Who I Want to Be

The day I turned 17 I was SO ANGRY at myself because I had been reading all these books with 16 and 17 year old characters who literally saved the world at my age. I wanted to be brave like Tris. I wanted to be strong like Katniss. I wanted to be a hero like all of my fave characters. But I wasn't any of these things. I was just Fatima the girl who sits at home and watches the world burn around her while wishing she could help. I'm still not brave or strong or selfless or kind and I wish I was. And I didn't accomplish anything while I was 16. Even now I still haven't at 17. Mostly just sat at home and did my schoolwork.

I'm still working on it. I'm still working on saving the world (after I finish saving my grades). Everyone's a work in progress. But if I don't do something major and save some people before 18 you can bet I'm going to go crazy. I don't know what it is with me, I just really want to change the world. And I wanna do it now, before any more people get hurt or die. There's a driving force that tells me I have a bigger purpose in life than sitting at home and doing my work which bores me to death and that I need to be out there doing more important things, but for now, I'll be selfless like Katniss and do it for my parents. While being angry at myself that I haven't saved the world yet.
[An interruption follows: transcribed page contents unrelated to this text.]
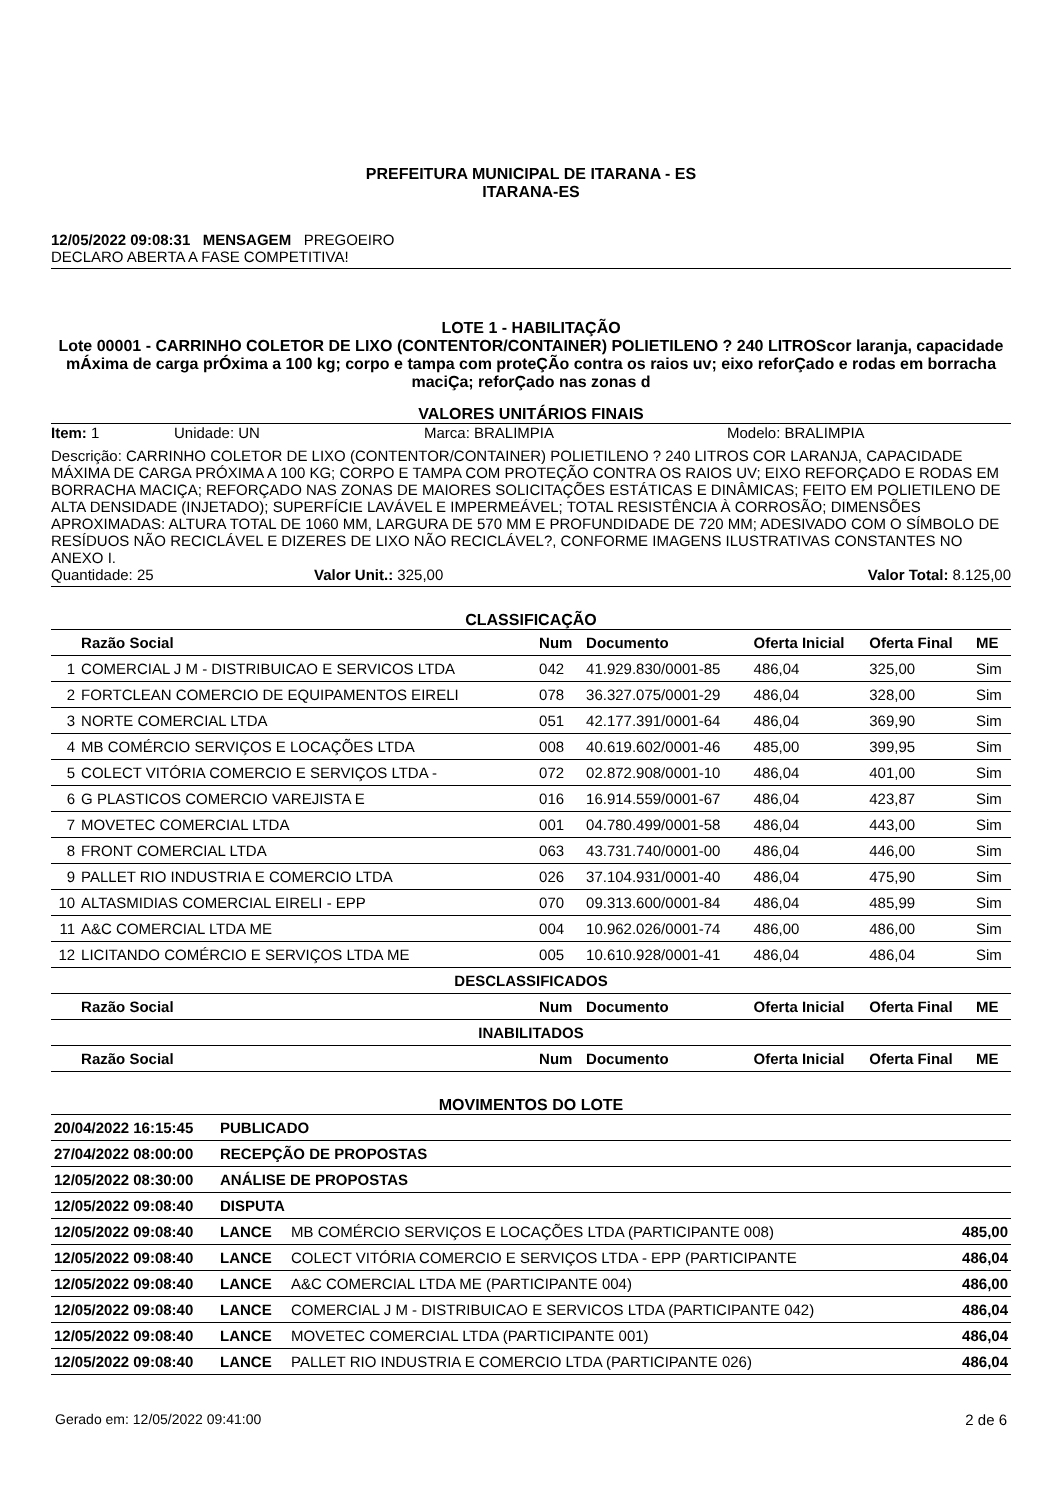PREFEITURA MUNICIPAL DE ITARANA - ES
ITARANA-ES
12/05/2022 09:08:31 MENSAGEM PREGOEIRO
DECLARO ABERTA A FASE COMPETITIVA!
LOTE 1 - HABILITAÇÃO
Lote 00001 - CARRINHO COLETOR DE LIXO (CONTENTOR/CONTAINER) POLIETILENO ? 240 LITROScor laranja, capacidade mÁxima de carga prÓxima a 100 kg; corpo e tampa com proteÇÃo contra os raios uv; eixo reforÇado e rodas em borracha maciÇa; reforÇado nas zonas d
VALORES UNITÁRIOS FINAIS
Item: 1 Unidade: UN Marca: BRALIMPIA Modelo: BRALIMPIA
Descrição: CARRINHO COLETOR DE LIXO (CONTENTOR/CONTAINER) POLIETILENO ? 240 LITROS COR LARANJA, CAPACIDADE MÁXIMA DE CARGA PRÓXIMA A 100 KG; CORPO E TAMPA COM PROTEÇÃO CONTRA OS RAIOS UV; EIXO REFORÇADO E RODAS EM BORRACHA MACIÇA; REFORÇADO NAS ZONAS DE MAIORES SOLICITAÇÕES ESTÁTICAS E DINÂMICAS; FEITO EM POLIETILENO DE ALTA DENSIDADE (INJETADO); SUPERFÍCIE LAVÁVEL E IMPERMEÁVEL; TOTAL RESISTÊNCIA À CORROSÃO; DIMENSÕES APROXIMADAS: ALTURA TOTAL DE 1060 MM, LARGURA DE 570 MM E PROFUNDIDADE DE 720 MM; ADESIVADO COM O SÍMBOLO DE RESÍDUOS NÃO RECICLÁVEL E DIZERES DE LIXO NÃO RECICLÁVEL?, CONFORME IMAGENS ILUSTRATIVAS CONSTANTES NO ANEXO I.
Quantidade: 25 Valor Unit.: 325,00 Valor Total: 8.125,00
CLASSIFICAÇÃO
| | Razão Social | Num | Documento | Oferta Inicial | Oferta Final | ME |
| --- | --- | --- | --- | --- | --- | --- |
| 1 | COMERCIAL J M - DISTRIBUICAO E SERVICOS LTDA | 042 | 41.929.830/0001-85 | 486,04 | 325,00 | Sim |
| 2 | FORTCLEAN COMERCIO DE EQUIPAMENTOS EIRELI | 078 | 36.327.075/0001-29 | 486,04 | 328,00 | Sim |
| 3 | NORTE COMERCIAL LTDA | 051 | 42.177.391/0001-64 | 486,04 | 369,90 | Sim |
| 4 | MB COMÉRCIO SERVIÇOS E LOCAÇÕES LTDA | 008 | 40.619.602/0001-46 | 485,00 | 399,95 | Sim |
| 5 | COLECT VITÓRIA COMERCIO E SERVIÇOS LTDA - | 072 | 02.872.908/0001-10 | 486,04 | 401,00 | Sim |
| 6 | G PLASTICOS COMERCIO VAREJISTA E | 016 | 16.914.559/0001-67 | 486,04 | 423,87 | Sim |
| 7 | MOVETEC COMERCIAL LTDA | 001 | 04.780.499/0001-58 | 486,04 | 443,00 | Sim |
| 8 | FRONT COMERCIAL LTDA | 063 | 43.731.740/0001-00 | 486,04 | 446,00 | Sim |
| 9 | PALLET RIO INDUSTRIA E COMERCIO LTDA | 026 | 37.104.931/0001-40 | 486,04 | 475,90 | Sim |
| 10 | ALTASMIDIAS COMERCIAL EIRELI - EPP | 070 | 09.313.600/0001-84 | 486,04 | 485,99 | Sim |
| 11 | A&C COMERCIAL LTDA ME | 004 | 10.962.026/0001-74 | 486,00 | 486,00 | Sim |
| 12 | LICITANDO COMÉRCIO E SERVIÇOS LTDA ME | 005 | 10.610.928/0001-41 | 486,04 | 486,04 | Sim |
| DESCLASSIFICADOS | | | | | | |
| | Razão Social | Num | Documento | Oferta Inicial | Oferta Final | ME |
| INABILITADOS | | | | | | |
| | Razão Social | Num | Documento | Oferta Inicial | Oferta Final | ME |
MOVIMENTOS DO LOTE
| 20/04/2022 16:15:45 | PUBLICADO | | |
| --- | --- | --- | --- |
| 27/04/2022 08:00:00 | RECEPÇÃO DE PROPOSTAS | | |
| 12/05/2022 08:30:00 | ANÁLISE DE PROPOSTAS | | |
| 12/05/2022 09:08:40 | DISPUTA | | |
| 12/05/2022 09:08:40 | LANCE | MB COMÉRCIO SERVIÇOS E LOCAÇÕES LTDA (PARTICIPANTE 008) | 485,00 |
| 12/05/2022 09:08:40 | LANCE | COLECT VITÓRIA COMERCIO E SERVIÇOS LTDA - EPP (PARTICIPANTE | 486,04 |
| 12/05/2022 09:08:40 | LANCE | A&C COMERCIAL LTDA ME (PARTICIPANTE 004) | 486,00 |
| 12/05/2022 09:08:40 | LANCE | COMERCIAL J M - DISTRIBUICAO E SERVICOS LTDA (PARTICIPANTE 042) | 486,04 |
| 12/05/2022 09:08:40 | LANCE | MOVETEC COMERCIAL LTDA (PARTICIPANTE 001) | 486,04 |
| 12/05/2022 09:08:40 | LANCE | PALLET RIO INDUSTRIA E COMERCIO LTDA (PARTICIPANTE 026) | 486,04 |
Gerado em: 12/05/2022 09:41:00 2 de 6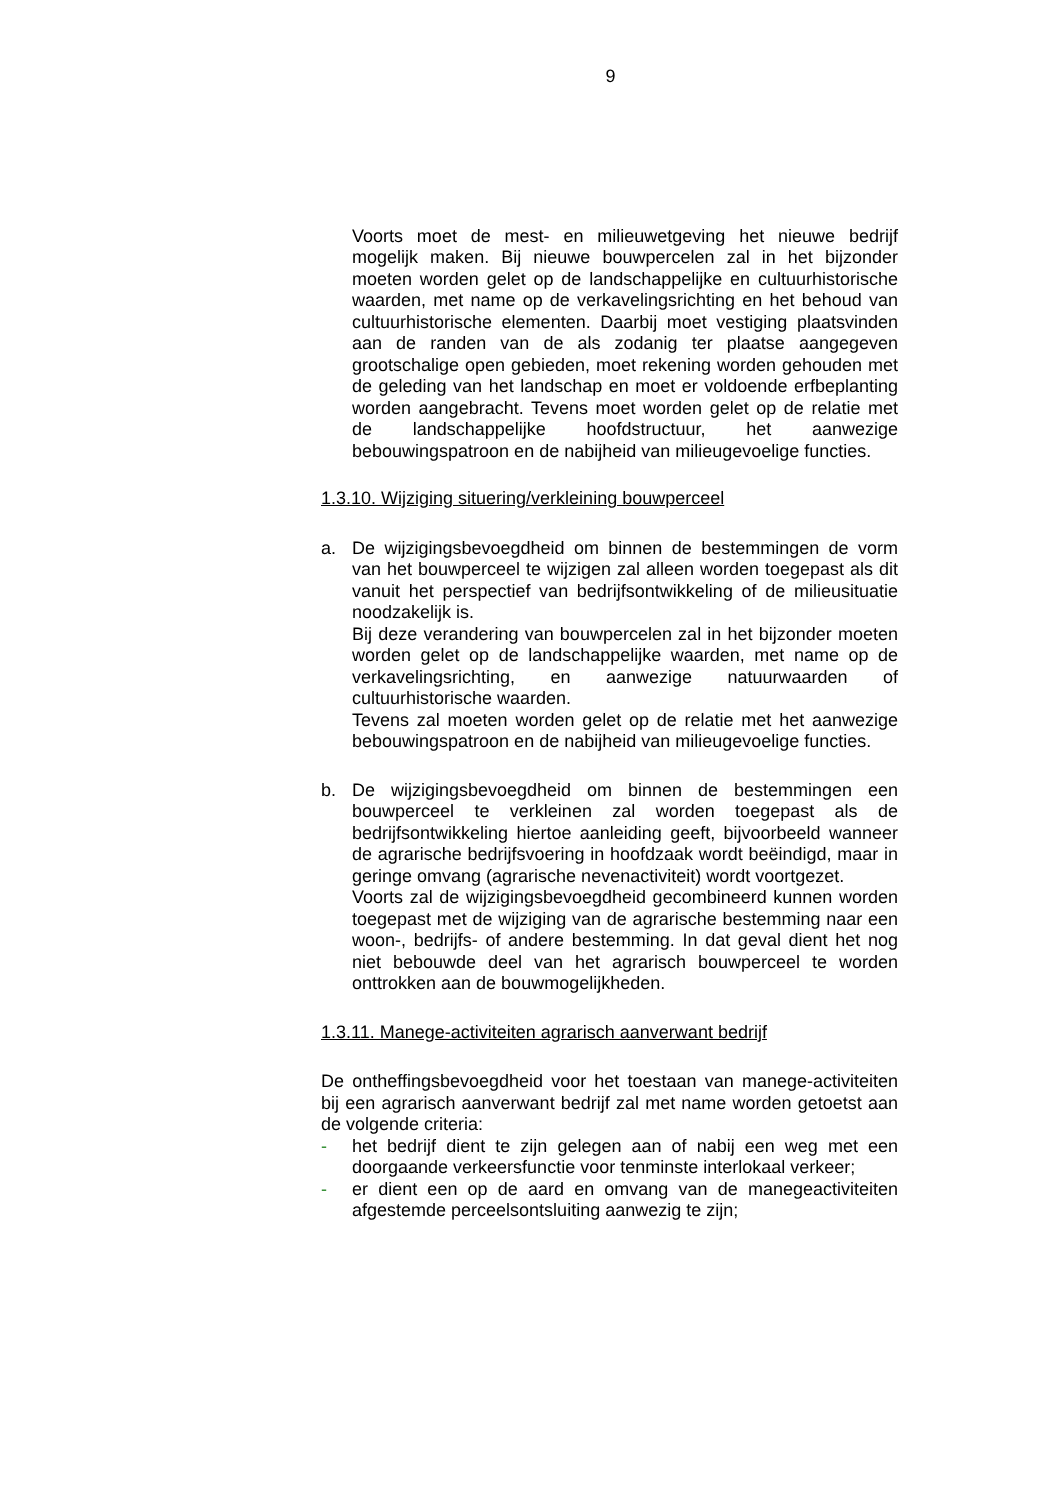9
Voorts moet de mest- en milieuwetgeving het nieuwe bedrijf mogelijk maken. Bij nieuwe bouwpercelen zal in het bijzonder moeten worden gelet op de landschappelijke en cultuurhistorische waarden, met name op de verkavelingsrichting en het behoud van cultuurhistorische elementen. Daarbij moet vestiging plaatsvinden aan de randen van de als zodanig ter plaatse aangegeven grootschalige open gebieden, moet rekening worden gehouden met de geleding van het landschap en moet er voldoende erfbeplanting worden aangebracht. Tevens moet worden gelet op de relatie met de landschappelijke hoofdstructuur, het aanwezige bebouwingspatroon en de nabijheid van milieugevoelige functies.
1.3.10. Wijziging situering/verkleining bouwperceel
a. De wijzigingsbevoegdheid om binnen de bestemmingen de vorm van het bouwperceel te wijzigen zal alleen worden toegepast als dit vanuit het perspectief van bedrijfsontwikkeling of de milieusituatie noodzakelijk is.
Bij deze verandering van bouwpercelen zal in het bijzonder moeten worden gelet op de landschappelijke waarden, met name op de verkavelingsrichting, en aanwezige natuurwaarden of cultuurhistorische waarden.
Tevens zal moeten worden gelet op de relatie met het aanwezige bebouwingspatroon en de nabijheid van milieugevoelige functies.
b. De wijzigingsbevoegdheid om binnen de bestemmingen een bouwperceel te verkleinen zal worden toegepast als de bedrijfsontwikkeling hiertoe aanleiding geeft, bijvoorbeeld wanneer de agrarische bedrijfsvoering in hoofdzaak wordt beëindigd, maar in geringe omvang (agrarische nevenactiviteit) wordt voortgezet.
Voorts zal de wijzigingsbevoegdheid gecombineerd kunnen worden toegepast met de wijziging van de agrarische bestemming naar een woon-, bedrijfs- of andere bestemming. In dat geval dient het nog niet bebouwde deel van het agrarisch bouwperceel te worden onttrokken aan de bouwmogelijkheden.
1.3.11. Manege-activiteiten agrarisch aanverwant bedrijf
De ontheffingsbevoegdheid voor het toestaan van manege-activiteiten bij een agrarisch aanverwant bedrijf zal met name worden getoetst aan de volgende criteria:
- het bedrijf dient te zijn gelegen aan of nabij een weg met een doorgaande verkeersfunctie voor tenminste interlokaal verkeer;
- er dient een op de aard en omvang van de manegeactiviteiten afgestemde perceelsontsluiting aanwezig te zijn;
I don't even know what this is. Just me sitting around past midnight and thinking about my purpose in life and how I haven't fulfilled it. There's always been something stopping me from who I want to be. And it feels like no one understands that or me and that's ok. Maybe someday I'll find someone who can help me save the world and will understand my desire to keep fighting until we're all free. I really wanna make an impact on someone's life and change the world. I hope I can someday, when I'm not doing it alone and once I finish saving my grades.